In `08 or `07, Irene and I were in Beijing and thinking we must Zhang Xiaogang. So I called my contacts to arrange a meeting with him. He could come for drinks at ten o’clock but Irene didn’t go because it was too late for her.
So there I was and my friend comes and says, “He’s coming but by the way, I’ve asked another friend artist who’s my favourite.” “Who is it?” “His name is Qiu Zhijie.” “Oh, okay.”
I didn’t know him then and my mind was just “Zhang Xiaogang”. But he didn’t speak English very well and I didn’t speak Chinese. So there he was, smoking his cigar, then Qiu Zhijie comes in—very thing, tall, with a crew cut, speaking his really good English with a very heavy Chinese accent.
And I had to strike up a conversation because Zhang Xiaogang’s not talking right? So he told me how he had just got back from Lhasa. He had retraced the steps of this British spy who was Indian and in the British MI5 and did the whole map from Lhasa to Katmandu blah blah blah…
And I was like, “Oh my goodness, this guy is a genius.” So I told him, “Do you want to come to STPI?”
The next day, I went to Irene, “I have an artist. Qiu Zhijie is coming!” “Who is Qiu Zhijie?! What is he gonna do?” “I don’t know!”
Irene is truly amazing. She trusted me. And I trusted the artist.
And many of them don’t really work with prints, right? Tabaimo and Qiu Zhijie are video artists, Thukral and Tagra are really skewed towards popular culture, etc…
Many times, yes. Some don’t even want to entertain (the idea of printmaking). Some artists, I just have to keep nudging.
Qiu Zhijie, he’s just so brilliant, he’d do anything. But somebody like Do Ho Suh took me five years. He was very unconvinced about us. He was also very busy with other projects and flies all over the place. I just persisted.
Rirkrit (Tiravanija) same thing. I met him at LASALLE in Goodman and I didn’t even know who he was. So I googled him and found him very interesting. I started writing to him and made sure I went to every single event. When I was in Basel, he had a theatre show with Philippe Parreno, so I went and made sure he sees me at his events to show that I’m really serious. So he finally said yes last year and came to visit.

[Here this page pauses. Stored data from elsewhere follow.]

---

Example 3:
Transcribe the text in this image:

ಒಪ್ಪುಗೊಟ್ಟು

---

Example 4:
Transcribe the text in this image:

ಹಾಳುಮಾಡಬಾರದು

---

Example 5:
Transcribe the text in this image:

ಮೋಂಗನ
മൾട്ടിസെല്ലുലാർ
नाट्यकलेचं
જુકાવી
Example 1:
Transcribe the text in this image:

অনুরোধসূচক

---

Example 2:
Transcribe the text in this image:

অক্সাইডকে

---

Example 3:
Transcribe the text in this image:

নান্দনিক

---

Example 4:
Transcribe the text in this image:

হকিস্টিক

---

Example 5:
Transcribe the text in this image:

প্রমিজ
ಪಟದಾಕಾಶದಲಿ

With Tabaimo, I went to Hara Museum. A video artist – yah, what can video artists do here right? I went to Eitaro (Ogawa, STPI’s chief printer). “I found this video artist and she seems really interesting!” “Yah, she’s quite interesting—but what is she gonna do?!”

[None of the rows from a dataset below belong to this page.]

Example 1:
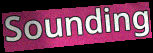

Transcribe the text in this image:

Sounding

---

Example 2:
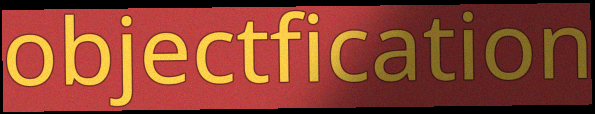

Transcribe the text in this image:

objectfication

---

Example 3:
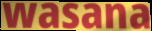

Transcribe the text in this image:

wasana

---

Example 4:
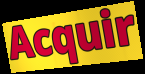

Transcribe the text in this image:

Acquir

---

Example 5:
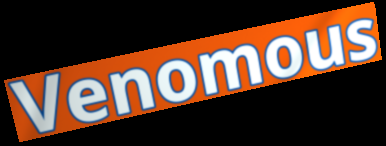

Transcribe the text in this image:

Venomous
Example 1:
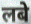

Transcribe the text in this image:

लबे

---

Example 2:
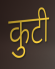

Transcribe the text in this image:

कुटी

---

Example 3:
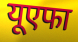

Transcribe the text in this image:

यूएफा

She did such a wonderful project.
Has any STPI work found itself in auctions?
The fact that they’re not in the auctions is a good sign – it means collectors buy to keep. The prices are always in comparison to their studio works. And the entry point is always accessible.
We’re probably wrapping up now. Thoughts on the local scene?
I think it’s really, really exciting. It’s getting to a place where it would compete on a good level. And I think Art Stage has done that successfully—it has contributed to bringing up the level in such a short time. That jump was easier. And I think it was very timely also because we see a lot of younger generations being interested in art and they’re much more exposed than before and they also travel more. And their whole lifestyle is very much different when I was their age. It’s a very different world now and it’s changing very fast. Now, I think our business plan has to be on a yearly basis.
So, care to share who’s on your STPI wishlist?
We’ve finally confirmed Suzanne Victor for next year. Jeff Koons. Murakami has been here and loves this place. We would like to work with Zhang Huan, a performance artist based in Shanghai. Zeng Fanzhi, Liu Wei… We would love to work with William Kentridge. Maurizio Catellan. Philippe Parreno. We’ll get there someday.